Reproduce every line of the records below word for word, leaving out the pictures.

-- -- --

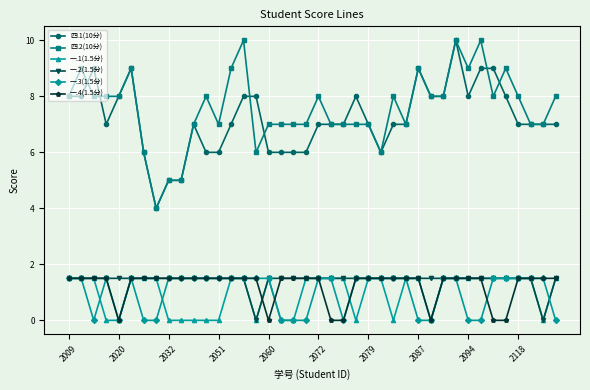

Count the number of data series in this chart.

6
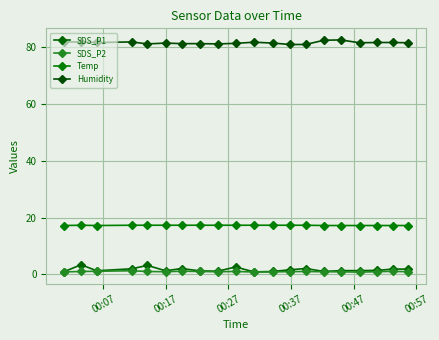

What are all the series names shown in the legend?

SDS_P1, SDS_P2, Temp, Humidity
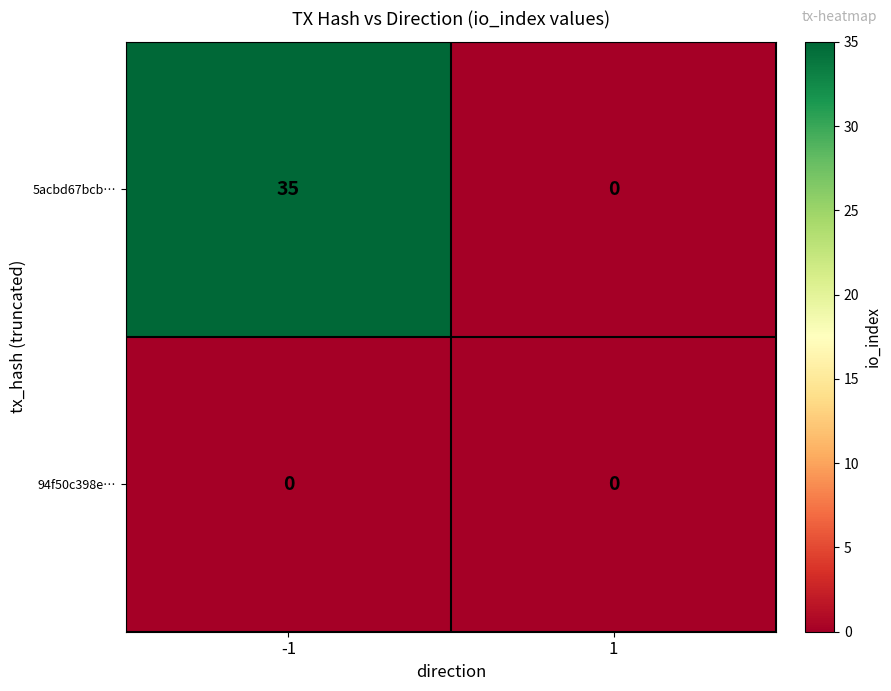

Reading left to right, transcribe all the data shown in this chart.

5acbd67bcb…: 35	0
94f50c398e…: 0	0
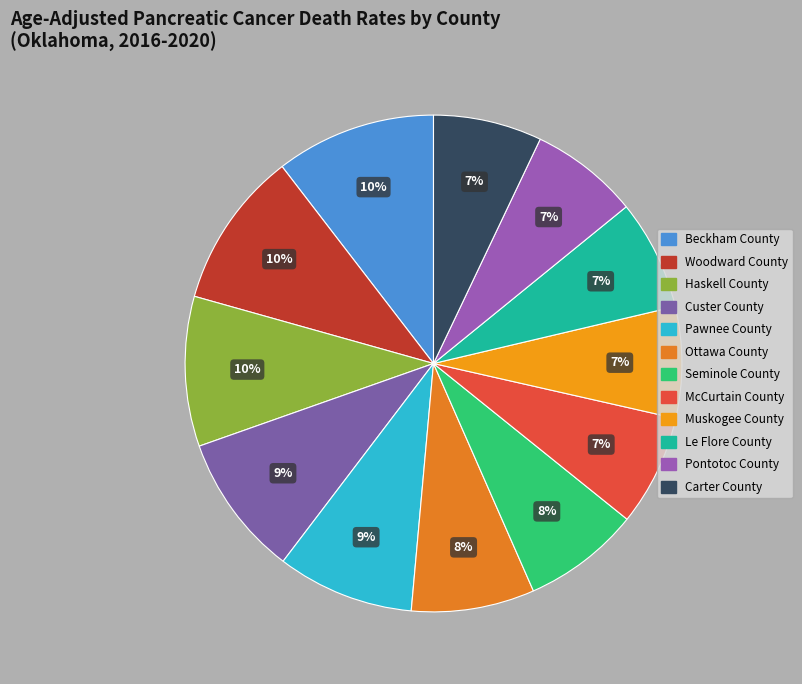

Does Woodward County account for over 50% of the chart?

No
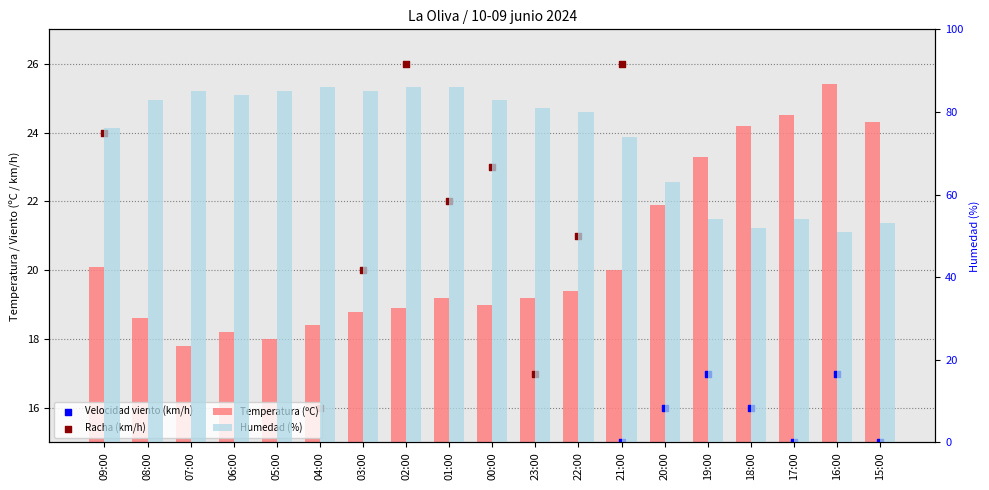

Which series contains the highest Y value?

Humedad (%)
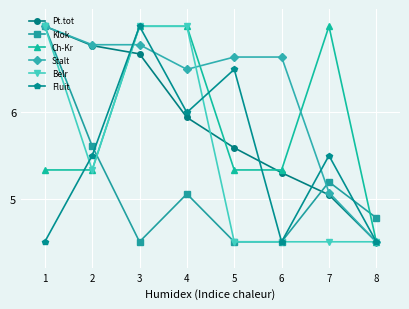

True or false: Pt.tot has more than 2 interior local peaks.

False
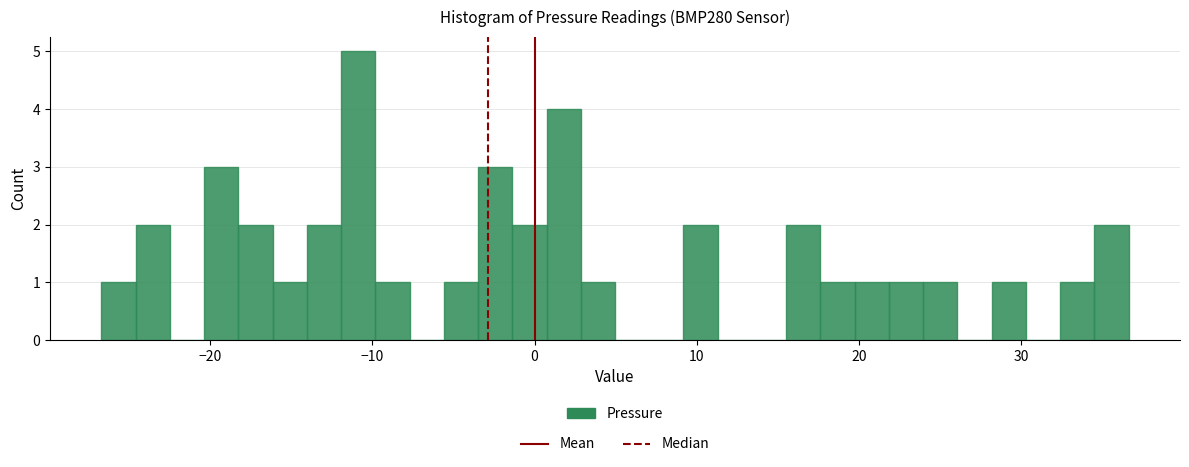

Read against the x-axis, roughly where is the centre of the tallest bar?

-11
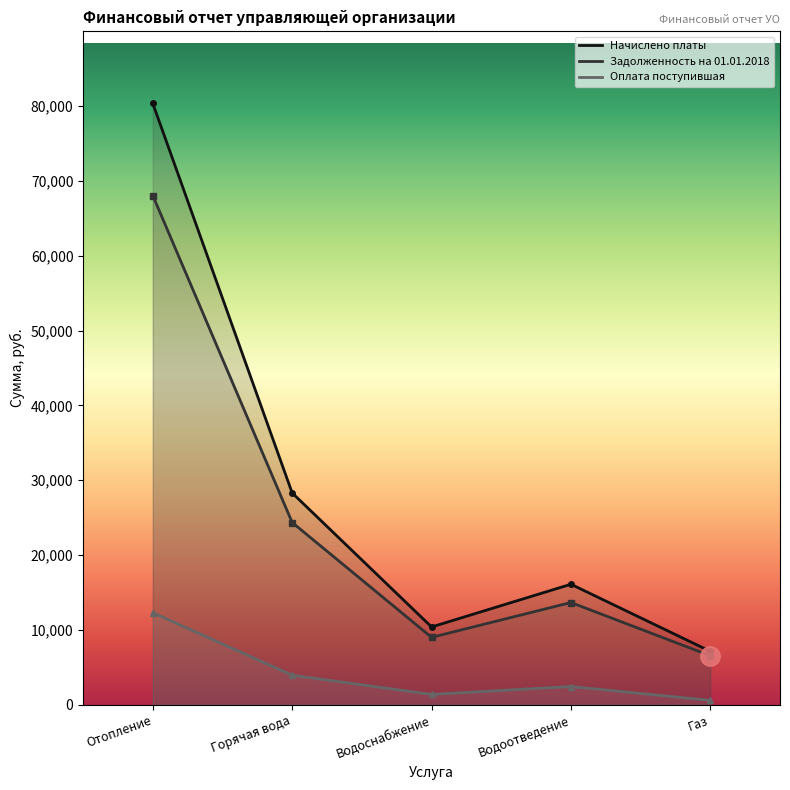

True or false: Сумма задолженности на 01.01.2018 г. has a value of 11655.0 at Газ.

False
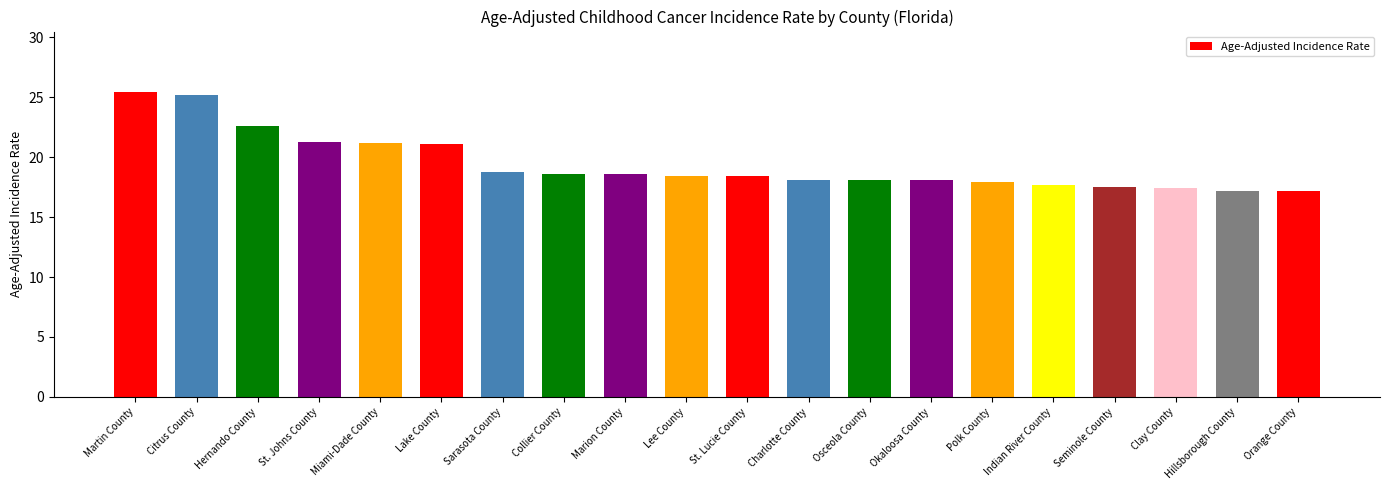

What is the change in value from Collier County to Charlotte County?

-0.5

-- -- --

— Task output —
Count the number of data series in this chart.

6

What are all the series names shown in the legend?

SDS_P1, SDS_P2, Temp, Humidity

Reading left to right, transcribe all the data shown in this chart.

5acbd67bcb…: 35	0
94f50c398e…: 0	0

Does Woodward County account for over 50% of the chart?

No

Which series contains the highest Y value?

Humedad (%)

True or false: Pt.tot has more than 2 interior local peaks.

False

Read against the x-axis, roughly where is the centre of the tallest bar?

-11

True or false: Сумма задолженности на 01.01.2018 г. has a value of 11655.0 at Газ.

False

What is the change in value from Collier County to Charlotte County?

-0.5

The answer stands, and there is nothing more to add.